Jak w tytule - dopadły mnie egzystencjalne smuty. Moje przywiązanie do życia ma się nijak do jego jakości, bo jakość... cóż, jest jaka jest. Staram się obśmiewać moje starcze lęki, ale przeganiane chowają się po kątach, żeby przy pierwszej okazji znowu się na mnie rzucić.
A do 60 roku życia mój pesel mi nie przeszkadzał. Po prostu, lata mijały, a ja sobie żyłam raz w lepszej, raz w gorszej kondycji psycho-fizycznej, ale peselu się nie czepiałam. Od życia nie wymagałam za wiele, ale bardzo się starałam, żeby mi smakowało. Zatrudniłam se na etacie takiego jednego Optymizma (wiem, że piszę niegramatycznie, ale z niegramatycznego serca, więc poprawiać nie będę), który razem ze mną pchał ten wózek o nazwie "Życie" i jakoś to było.

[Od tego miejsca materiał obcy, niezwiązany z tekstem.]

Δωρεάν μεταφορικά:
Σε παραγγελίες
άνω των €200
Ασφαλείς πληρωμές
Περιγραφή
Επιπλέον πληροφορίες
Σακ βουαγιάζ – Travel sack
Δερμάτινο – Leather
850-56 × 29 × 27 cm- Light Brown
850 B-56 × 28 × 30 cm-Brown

Minęła sześćdziesiątka i dopadł mnie taki refren:
"Gdy mu fasada rozpada się z trzaskiem
Gdy zza niej wyjrzy jak małpa z pokrzywy
Pysk zły i obrzydliwy i pryśnie cały blef
O wtedy chociaż się pragniesz powściągać
Nie nasobaczyć i nie naurągać
Choć inwektywą żywą nie chcesz chlustać
To same twe usta wykrzykną tobie wbrew:
Szuja"
No ludzie kochane, w piosence mowa o wrednym mężczyźnie, a mnie ten tekst pasuje jak ulał do życia. To albo ja jakaś nierozgarnięta albo coś w tym jest. Żadnej męskiej szui nie dałam się zniszczyć, ale życie nie raz mnie przeczołgało. Jednak przecież zawsze dawałam radę, aż do teraz. Bo teraz normalnie "poderżniętam jest". Mój optymizm zamienił się miejscami z poupychanymi po kątach smutkami. I teraz on se siedzi w kącie, a one latają po chałupie i coraz szerzej otwierają mi oczy.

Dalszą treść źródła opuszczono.